_Document section_
Turner v. Williams

114 Kan. 769 | Kan. | 1923

The opinion of the court was delivered by

Dawson, J.:

This appeal relates to the rights of precedence of rival litigants, garnisher, garnishee, and interpleader, all of whom were creditors of the defendant debtor, I. F. Williams.

In 1920, Williams was a tenant farmer, thresherman and grain buyer at Menlo in Thomas county. The precipitate decline in the price of wheat in the autumn of that year caused his insolvency.

Westerman, interpleader, was the owner of a quarter section of wheat land which was farmed by Williams on equal shares of the crop. Williams raised about 2,700 or 2,800 bushels of wheat on the Westerman land; he sold it and placed the proceeds in his own general deposit and checking account in The Rexford State Bank. Westerman did not learn of this sale and conversion until some weeks thereafter.

The Rexford State Bank was a creditor of Williams to the extent of $3,700, for the security of which it held a mortgage on certain chattels of Williams and on a small pile of wheat belonging to him located on a certain town lot in Menlo. In this bank Williams was a depositing customer, and the proceeds of all of Williams’ sales of grain were deposited therein and checked out again as needed in the course of his business transactions. During October and November, 1920, Williams’ deposit and checking account fluctuated between $6,981.34 maximum and $1,950 minimum. The bank figures as garnishee as well as creditor in this action.

_Supplied information_

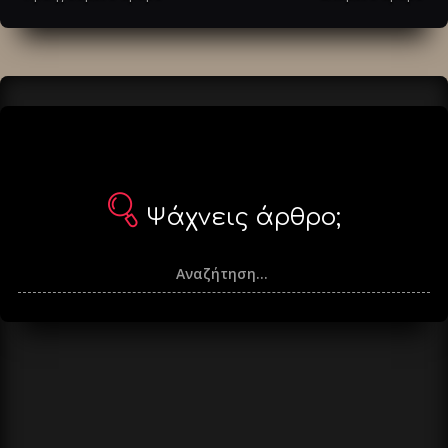
άρθρα
Ψάχνεις άρθρο;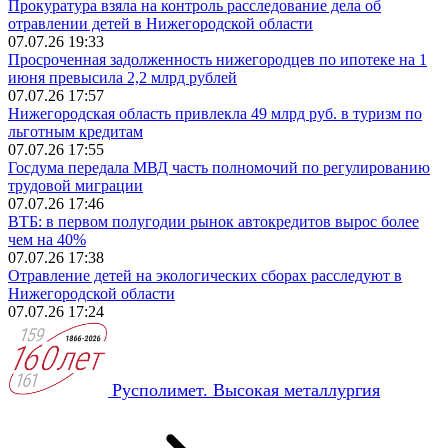
Прокуратура взяла на контроль расследование дела об
отравлении детей в Нижегородской области
07.07.26 19:33
Просроченная задолженность нижегородцев по ипотеке на 1
июня превысила 2,2 млрд рублей
07.07.26 17:57
Нижегородская область привлекла 49 млрд руб. в туризм по
льготным кредитам
07.07.26 17:55
Госдума передала МВД часть полномочий по регулированию
трудовой миграции
07.07.26 17:46
ВТБ: в первом полугодии рынок автокредитов вырос более
чем на 40%
07.07.26 17:38
Отравление детей на экологических сборах расследуют в
Нижегородской области
07.07.26 17:24
Русполимет. Высокая металлургия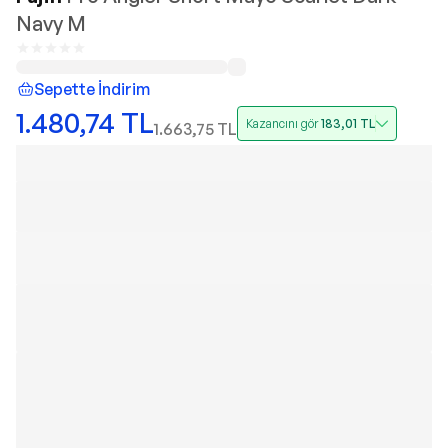
Navy M
Sepette İndirim
1.480,74
TL
Kazancını gör
183,01
TL
1.663,75
TL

_What you have to do_
Retype the whole court opinion, Turner v. Williams, word for word. Leave the rows out of this entirely.

_The answer_
Turner v. Williams

114 Kan. 769 | Kan. | 1923

The opinion of the court was delivered by

Dawson, J.:

This appeal relates to the rights of precedence of rival litigants, garnisher, garnishee, and interpleader, all of whom were creditors of the defendant debtor, I. F. Williams.

In 1920, Williams was a tenant farmer, thresherman and grain buyer at Menlo in Thomas county. The precipitate decline in the price of wheat in the autumn of that year caused his insolvency.

Westerman, interpleader, was the owner of a quarter section of wheat land which was farmed by Williams on equal shares of the crop. Williams raised about 2,700 or 2,800 bushels of wheat on the Westerman land; he sold it and placed the proceeds in his own general deposit and checking account in The Rexford State Bank. Westerman did not learn of this sale and conversion until some weeks thereafter.

The Rexford State Bank was a creditor of Williams to the extent of $3,700, for the security of which it held a mortgage on certain chattels of Williams and on a small pile of wheat belonging to him located on a certain town lot in Menlo. In this bank Williams was a depositing customer, and the proceeds of all of Williams’ sales of grain were deposited therein and checked out again as needed in the course of his business transactions. During October and November, 1920, Williams’ deposit and checking account fluctuated between $6,981.34 maximum and $1,950 minimum. The bank figures as garnishee as well as creditor in this action.